Efficient and effective Hierarchy exist in OIB. This is one way that the Bank has devised it’s corporate journey. The Chairman and the Board of Directors, top, middle and the supervisory level management down to the level of “trainee” are represented along with their tasks, responsibilities and authority in this hierarchy. The Bank maintain specialization, coordination, cooperation through the hierarchy of the Bank.

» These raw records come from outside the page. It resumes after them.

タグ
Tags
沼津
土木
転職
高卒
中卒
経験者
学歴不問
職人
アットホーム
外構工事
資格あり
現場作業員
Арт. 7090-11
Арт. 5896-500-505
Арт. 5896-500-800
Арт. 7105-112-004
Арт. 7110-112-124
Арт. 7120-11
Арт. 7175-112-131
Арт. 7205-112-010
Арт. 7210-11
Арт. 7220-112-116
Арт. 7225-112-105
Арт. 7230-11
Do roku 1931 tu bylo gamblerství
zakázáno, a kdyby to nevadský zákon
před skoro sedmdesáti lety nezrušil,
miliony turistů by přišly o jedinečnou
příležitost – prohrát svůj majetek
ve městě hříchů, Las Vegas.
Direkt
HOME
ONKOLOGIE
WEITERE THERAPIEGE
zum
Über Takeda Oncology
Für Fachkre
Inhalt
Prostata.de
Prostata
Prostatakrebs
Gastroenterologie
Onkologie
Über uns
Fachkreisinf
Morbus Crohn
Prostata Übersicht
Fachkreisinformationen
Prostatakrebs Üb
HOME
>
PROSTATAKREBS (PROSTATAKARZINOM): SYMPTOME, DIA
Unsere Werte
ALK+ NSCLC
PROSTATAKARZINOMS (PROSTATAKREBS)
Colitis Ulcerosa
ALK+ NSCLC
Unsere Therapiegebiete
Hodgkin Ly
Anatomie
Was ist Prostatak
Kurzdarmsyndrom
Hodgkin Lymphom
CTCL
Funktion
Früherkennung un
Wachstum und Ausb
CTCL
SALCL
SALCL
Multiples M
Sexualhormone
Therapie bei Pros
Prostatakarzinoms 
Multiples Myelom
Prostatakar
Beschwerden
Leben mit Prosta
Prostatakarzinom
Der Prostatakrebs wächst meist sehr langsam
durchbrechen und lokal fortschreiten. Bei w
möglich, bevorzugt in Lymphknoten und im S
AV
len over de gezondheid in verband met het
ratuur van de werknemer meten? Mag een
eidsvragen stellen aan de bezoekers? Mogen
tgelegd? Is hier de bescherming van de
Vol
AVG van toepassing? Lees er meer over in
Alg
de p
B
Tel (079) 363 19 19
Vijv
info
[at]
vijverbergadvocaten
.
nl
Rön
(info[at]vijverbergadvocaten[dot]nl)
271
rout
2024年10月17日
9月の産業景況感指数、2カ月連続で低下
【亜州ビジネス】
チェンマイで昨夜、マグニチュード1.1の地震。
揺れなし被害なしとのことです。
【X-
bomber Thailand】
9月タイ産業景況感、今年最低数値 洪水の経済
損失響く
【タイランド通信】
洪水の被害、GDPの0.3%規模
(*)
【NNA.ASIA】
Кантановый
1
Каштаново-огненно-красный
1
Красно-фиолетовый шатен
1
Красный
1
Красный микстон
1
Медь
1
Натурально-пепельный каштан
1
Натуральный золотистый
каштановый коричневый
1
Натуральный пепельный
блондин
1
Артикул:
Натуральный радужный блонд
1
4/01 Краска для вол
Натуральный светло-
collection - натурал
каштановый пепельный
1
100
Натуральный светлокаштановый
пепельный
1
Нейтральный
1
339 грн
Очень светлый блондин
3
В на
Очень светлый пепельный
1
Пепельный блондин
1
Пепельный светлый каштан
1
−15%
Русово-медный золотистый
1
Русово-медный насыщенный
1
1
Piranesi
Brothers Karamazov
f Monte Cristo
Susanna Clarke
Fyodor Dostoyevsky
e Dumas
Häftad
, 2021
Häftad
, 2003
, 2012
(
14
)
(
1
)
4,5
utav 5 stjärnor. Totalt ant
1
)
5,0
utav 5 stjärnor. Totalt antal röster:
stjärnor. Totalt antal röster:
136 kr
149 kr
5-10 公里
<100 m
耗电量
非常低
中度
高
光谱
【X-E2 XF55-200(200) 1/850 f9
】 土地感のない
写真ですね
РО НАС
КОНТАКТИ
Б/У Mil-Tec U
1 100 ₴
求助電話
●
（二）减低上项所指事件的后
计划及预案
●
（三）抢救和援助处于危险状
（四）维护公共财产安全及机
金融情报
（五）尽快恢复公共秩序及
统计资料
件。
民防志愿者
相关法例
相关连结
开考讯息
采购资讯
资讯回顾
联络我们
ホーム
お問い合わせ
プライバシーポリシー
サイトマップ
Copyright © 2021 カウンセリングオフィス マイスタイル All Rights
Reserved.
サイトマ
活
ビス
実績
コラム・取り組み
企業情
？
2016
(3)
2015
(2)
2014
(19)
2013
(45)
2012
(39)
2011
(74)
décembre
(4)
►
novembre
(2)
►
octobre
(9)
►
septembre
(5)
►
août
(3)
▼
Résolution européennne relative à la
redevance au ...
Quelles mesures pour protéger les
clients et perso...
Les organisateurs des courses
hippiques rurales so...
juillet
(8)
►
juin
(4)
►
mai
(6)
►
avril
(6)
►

The coordination of the hierarchy is supported by various “Policies”(Example-The Information Technology Policy, The Funds reinvestment policy of the Bank), the “procedures”(Example-Human Resources Procedures) the “Code of Business Conduct”(Example-not to divulge the personal information of a customer, liability to protect secrecy)

Purpose of the OD

The intention OD in the structure of OIB is to-

(a) Allocate resources for strategic objective achievement

(b) Allocate decision making power

Organisational Units(OU)-Definiton

An OU can be defined as a structural collection of people/purposes fundamentally engaged in reconciling, specializing, with coordination/corporation in contributing to achieve OIB’s overall objectives. The intensity for the successful use of OU depends on many factors. The Bank has considered the nature of the “Need”, then compared that with the objectives and if matched, then the Bank has gone for grouping to fulfill the need. The Bank has many different examples on this.

 Grouping based on economies of utilisation

OIB is an accumulation of many branches/departments such as, for example IT. By grouping IT to one location/identified few, the facilities could be made available to many(for example the “technology” and the “expertise” has been made available to all the branches eqally), there by exploiting the scale economies, other wise costs would have been manifold.